源三郎・四月二四日
朝起きると、源三郎の枕元には和紙の紙片がございました。そこには日付日時と場所、またその際は徒手空拳でいることが明記されておりました。
源三郎は紙片を財布に入れ、柔軟をし、朝の支度を整えました。
「おはようございます」
「おはよう」
充分に準備運動をして、格技場にて源三郎と銀之助は一礼をして組み合っております。
平日は朝と夕の稽古が日課となっておりました。日曜日である今日は、恐らく午前中いっぱいをここで過ごすことでしょう。
「ここでの生活には慣れましたか?」
少々息の上がった銀之助が申しました。連日の稽古に心肺機能が向上してきたのか、初日ほどではございません。今では源三郎の不意を突いて技を決められることも間々ございました。
「勝手がわからないことが、まだ多いな」
源三郎は異なっており、平穏で怠惰な生活に、体には少々鈍さを感じておりました。
「ここのところ、行方不明者が減ったようです」
警察道場に伝手をもっていた銀之助は、知り合いの刑事から聞き出した話を申しておりました。
「あの日から減ったそうですよ」
「そうか」
あくまでも喋る気はないと、源三郎は小手返しを仕掛けております。
急に手首を極められた銀之助の体は堪らず横に流れていきます。源三郎は手首をそのままで肘を押し返すようにして、受け身をとれないでいた銀之助の体を地面へ滑り込ませております。
「なんですか? 今のは」
「柔道じゃない、別の武道だよ」
「他にもやってみせてください」
「人に教えられる身分でもなければ、好き勝手に教えて良いことでもない」
「仰ることはわかりますが、教えてください」
銀之助の瞳は子供のように輝いておりました。
「どうしても見たければ、柔道以外の技で対応せざるを得ない状況でも作るんだな」
「言いましたね?」
じゃれ合うような稽古は続いております。
「廃ビルの地下にはほら穴があって、そこが崩落していたそうです。あなたがやったのでしょう?」
大の字に寝転がっている銀之助が申しました。
「俺だけじゃない。俺ともう一人いる」
襟元を弾かせて、源三郎が申しました。
「どなたですか?」
「もう一人の俺だ。俺は分裂できるんだよ」
真顔でそんなことを申す源三郎を横目にやりながら、銀之助は荒い呼吸を整えておりました。
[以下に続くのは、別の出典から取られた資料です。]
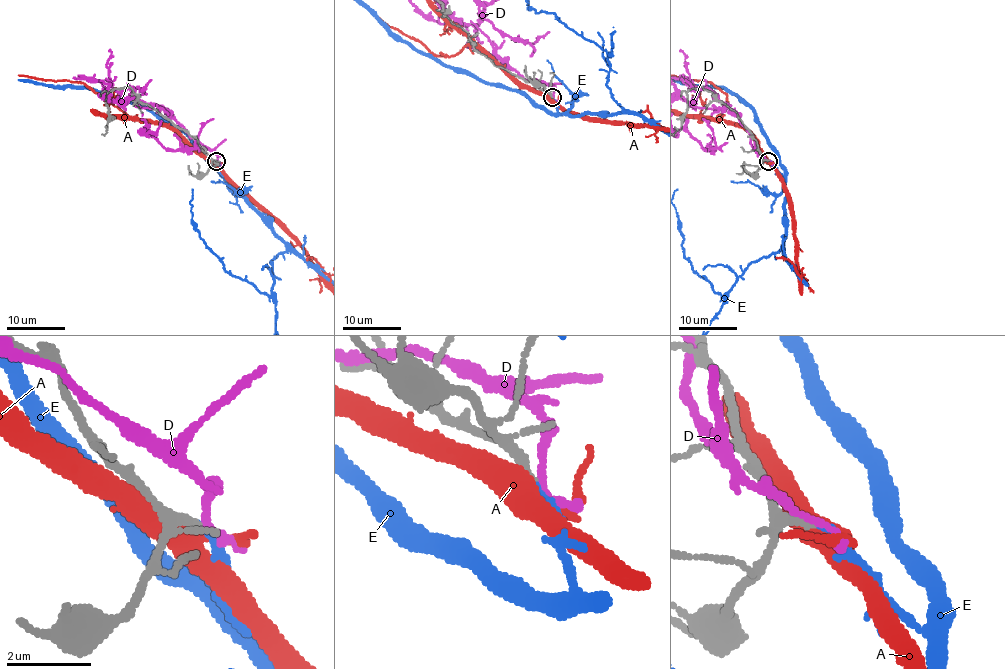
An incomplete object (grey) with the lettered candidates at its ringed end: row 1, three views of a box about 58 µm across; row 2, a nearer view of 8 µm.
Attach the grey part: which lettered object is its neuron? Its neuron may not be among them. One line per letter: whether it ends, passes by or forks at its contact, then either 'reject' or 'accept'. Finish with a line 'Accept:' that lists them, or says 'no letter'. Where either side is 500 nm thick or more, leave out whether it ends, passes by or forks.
A: it forks; reject
D: it passes by; reject
E: it passes by; accept
Accept: E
源三郎は帯を直し、一礼を残して去っていくのでございました。
「いってらっしゃいませ」
「いってきます」
女中といつもの挨拶を交わし、源三郎は出ていきます。その足取りは急いでいるふうでもないのに早く、途中人々を追い抜くような足取りでございます。
日暮れ前には目的地である原っぱへと辿り着きました。
東京市のはずれにあるその周辺は開けており、民家の類はございません。山の中腹になっており、見下ろせば遠くに長閑な佇まいでいる田畑や民家が、反対側には鬱蒼と茂る竹林がございました。突き抜けるようでいる空の遠くは夕暮れが顔を覗かし始めており、心地よい風が源一郎の体を撫でていきました。
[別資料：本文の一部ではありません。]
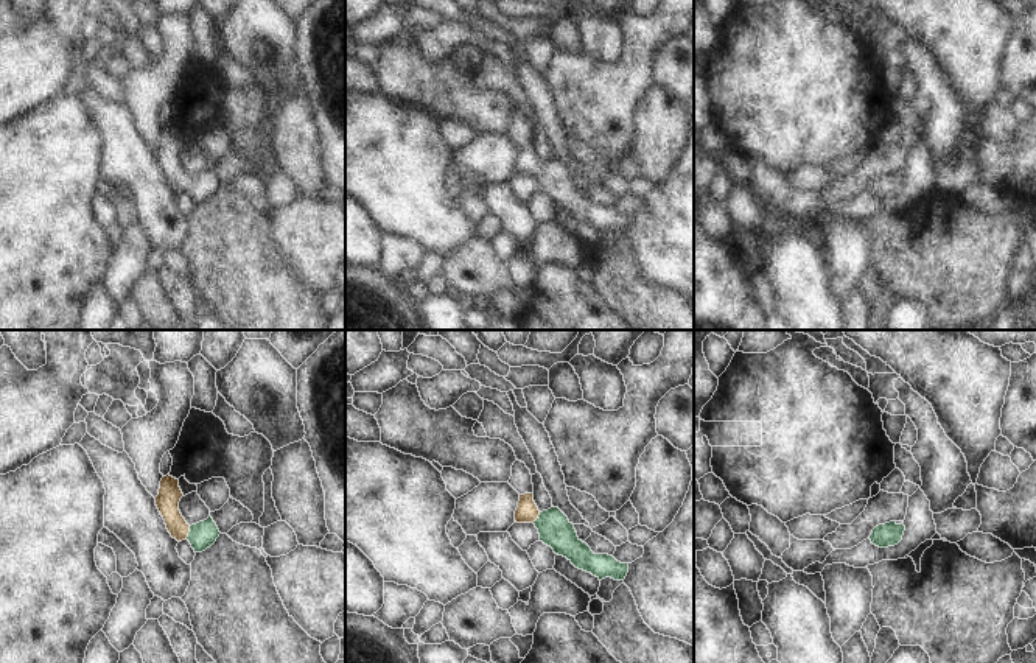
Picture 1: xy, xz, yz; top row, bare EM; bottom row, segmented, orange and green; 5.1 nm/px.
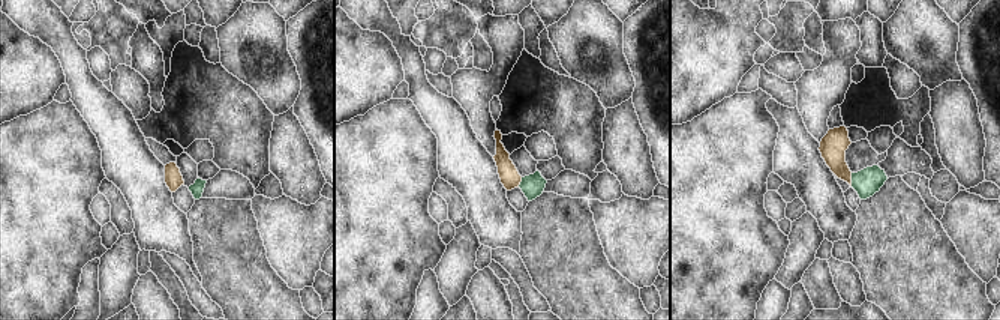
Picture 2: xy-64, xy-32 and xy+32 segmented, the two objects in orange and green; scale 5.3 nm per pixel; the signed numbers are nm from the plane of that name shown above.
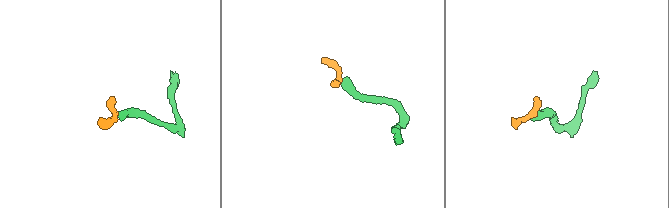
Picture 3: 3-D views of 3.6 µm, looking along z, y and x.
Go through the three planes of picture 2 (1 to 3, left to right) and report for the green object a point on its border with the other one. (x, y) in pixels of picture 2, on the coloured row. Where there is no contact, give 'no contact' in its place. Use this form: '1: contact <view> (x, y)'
1: no contact
2: contact xy-32 (520, 181)
3: contact xy+32 (850, 179)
竹林に足を踏み入れると、柔らかい土の上に竹の枯れ葉が満ちております。靴で掘り返された土の香りが鼻腔に舞い込みました。風を強く受ける地形なのか、竹林の中だというのに枯れ葉が時折舞い踊っておりました。筍なのか、所々で足裏を刺激されております。昼日中でも完全には陽が届いておらず、風があるのに湿った気配に満ちています。
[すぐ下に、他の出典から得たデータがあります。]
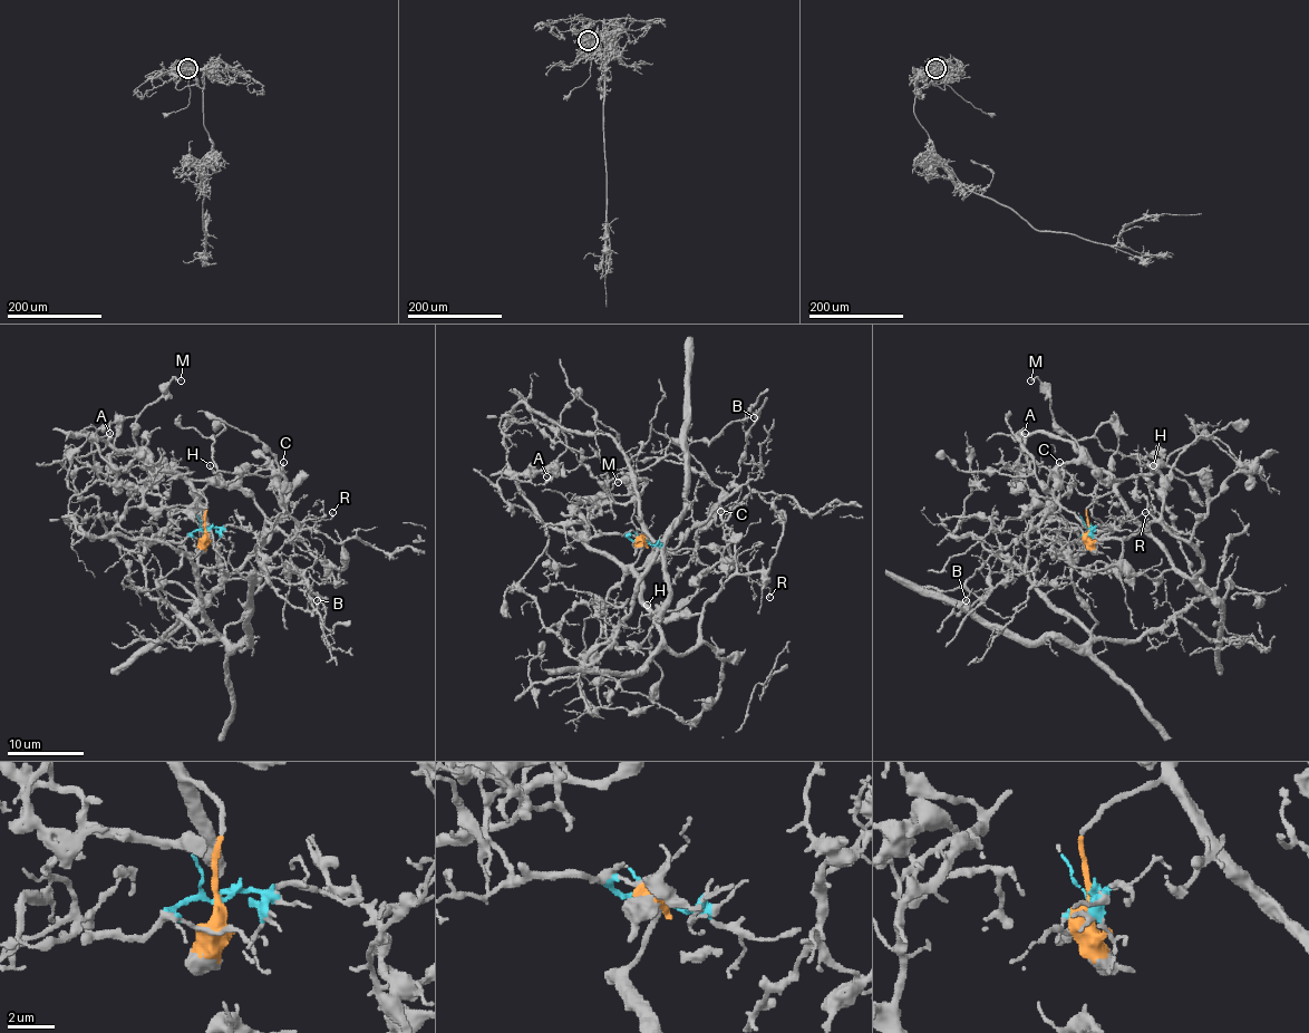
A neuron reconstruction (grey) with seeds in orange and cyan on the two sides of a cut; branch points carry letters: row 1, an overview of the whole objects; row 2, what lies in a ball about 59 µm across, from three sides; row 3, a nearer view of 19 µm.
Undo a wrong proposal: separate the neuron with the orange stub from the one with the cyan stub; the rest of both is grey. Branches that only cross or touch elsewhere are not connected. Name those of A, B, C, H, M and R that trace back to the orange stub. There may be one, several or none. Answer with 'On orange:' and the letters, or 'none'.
On orange: A, C, H, M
源三郎は持ってきた大きなシーツを土で満遍なく汚すと、可能な限り枯れ葉を集めて風呂敷で包み、シーツを抱えてその場を後にしたのでございます。
邸宅へと戻ると、
「おかえりなさいませ」
女中の出迎えに応えて源三郎は離れの室内へと向かいます。
汚したシーツに枯れ葉を縫い付けております。久々の針仕事に、作業は遅々として進んでおりません。
ヤツならどうするか――同じことを考えるはずだ。そう至った源三郎は、シーツを捨てるため、再び離れを出ていくのでございました。
邸宅内に銀之助と縁の姿を見止め、何事かを申し伝えるのでございました。